- SOURCE DOCUMENT:
:::::

What seems at root most difficult for me, and what I feel most acutely during my preparation, is how to find a way to make pieces that I've played for an eternity peacefully coexist with others that I've learned more recently (meaning, make sure that the recital doesn't have dips in quality). In 2009, I began a recital at the Théâtre des Champs-Elysées with three Chopin Mazurkas: these pieces are very dear to my heart, but I had not played them in public for quite some time. On the other hand, I programmed Opus 110 to follow them, which I had played in Paris three years prior, and had also played it in several major cities before programming it on that recital. I thus hardly needed to glance at the score before the recital (even though I continually try to bring something new to it and am continuously reflecting on each piece before I play it in concert; one simply cannot set foot on stage without this attitude). However, I had to work to re-appropriate Bach's 6th Partita, which I hadn't touched in nearly ten years, even though I had learned it a good fifteen years prior. It's always surprising to see what's left of a piece after such a long absence. Memory takes many forms: it can be aural, visual, purely intellectual, embodied, or simply finger memory, shall we say, when one remembers only gestures and movements at the keyboard... But which ones wins out, in the end? So many things happen, in the space of a decade; I acquire so much music and so much experience... My point of view changes. In this case, all that was left was a general musical idea of the Partita. I had the feeling that I had constructed a very precise interpretation, especially in the Sarabande, but I had so much trouble picking up where I had left off that I simply explored other possibilities. The new pieces that haven't yet been truly tested, or that you haven't even played in concert yet and which are interspersed among the other pieces – they are much more difficult to deal with. They should sound no different to your audience. That's the most difficult part, I think.
How do you see the relationship between this "smoothing over" of different levels of memory and past experiences and the way in which you work? You obviously work to assimilate a new piece or to get an old one back in your fingers; but I believe you have said that you "hate" practicing.
I don't object to the term though... As far as I'm concerned, playing the piano is a professional activity, at least from an economic perspective, in that it is paid. I certainly have never enjoyed being cloistered for hours, stuck to the bench, as my only true passion is for the music itself. But if I say today that I'm lazy, that I "hate" practicing piano, it's because I'm no longer a slave to the piano.
Bruno Monsaingeon has said that you're a fanatic when it comes to putting your recital programs together.

:::::

- TASK MATERIAL:
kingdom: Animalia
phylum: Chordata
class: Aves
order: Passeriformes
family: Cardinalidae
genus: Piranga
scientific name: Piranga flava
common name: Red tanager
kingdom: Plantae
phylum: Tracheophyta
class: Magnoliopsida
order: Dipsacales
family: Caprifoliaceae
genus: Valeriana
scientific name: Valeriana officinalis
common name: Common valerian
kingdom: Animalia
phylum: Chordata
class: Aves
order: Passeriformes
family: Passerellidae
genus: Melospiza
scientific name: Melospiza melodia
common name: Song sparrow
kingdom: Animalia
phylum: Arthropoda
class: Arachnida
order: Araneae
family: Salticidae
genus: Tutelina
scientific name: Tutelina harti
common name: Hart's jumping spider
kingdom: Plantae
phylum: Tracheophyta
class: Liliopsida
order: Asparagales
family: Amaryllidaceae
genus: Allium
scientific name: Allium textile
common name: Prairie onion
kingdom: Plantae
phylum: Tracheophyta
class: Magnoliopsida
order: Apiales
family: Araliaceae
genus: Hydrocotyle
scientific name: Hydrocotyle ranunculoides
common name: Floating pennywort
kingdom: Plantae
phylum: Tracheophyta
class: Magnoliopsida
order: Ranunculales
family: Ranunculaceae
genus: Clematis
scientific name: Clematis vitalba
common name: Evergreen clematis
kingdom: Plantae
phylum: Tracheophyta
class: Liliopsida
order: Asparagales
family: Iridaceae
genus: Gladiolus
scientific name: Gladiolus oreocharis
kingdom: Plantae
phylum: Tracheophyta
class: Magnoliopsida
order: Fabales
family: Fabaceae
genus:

:::::

- GIVEN EXERCISE A: Give the stretch of the interview from "How do you see" through "recital programs together." again, with "practicing" swapped for "rehearsing".
- GIVEN EXERCISE B: Print the stretch of the records from the line containing "common name: Song sparrow" through the line containing "order: Ranunculales", with each line unchanged.
The interview and the records have nothing to do with each other.

- WRITTEN RESPONSE A:
How do you see the relationship between this "smoothing over" of different levels of memory and past experiences and the way in which you work? You obviously work to assimilate a new piece or to get an old one back in your fingers; but I believe you have said that you "hate" rehearsing.
I don't object to the term though... As far as I'm concerned, playing the piano is a professional activity, at least from an economic perspective, in that it is paid. I certainly have never enjoyed being cloistered for hours, stuck to the bench, as my only true passion is for the music itself. But if I say today that I'm lazy, that I "hate" rehearsing piano, it's because I'm no longer a slave to the piano.
Bruno Monsaingeon has said that you're a fanatic when it comes to putting your recital programs together.

- WRITTEN RESPONSE B:
common name: Song sparrow
kingdom: Animalia
phylum: Arthropoda
class: Arachnida
order: Araneae
family: Salticidae
genus: Tutelina
scientific name: Tutelina harti
common name: Hart's jumping spider
kingdom: Plantae
phylum: Tracheophyta
class: Liliopsida
order: Asparagales
family: Amaryllidaceae
genus: Allium
scientific name: Allium textile
common name: Prairie onion
kingdom: Plantae
phylum: Tracheophyta
class: Magnoliopsida
order: Apiales
family: Araliaceae
genus: Hydrocotyle
scientific name: Hydrocotyle ranunculoides
common name: Floating pennywort
kingdom: Plantae
phylum: Tracheophyta
class: Magnoliopsida
order: Ranunculales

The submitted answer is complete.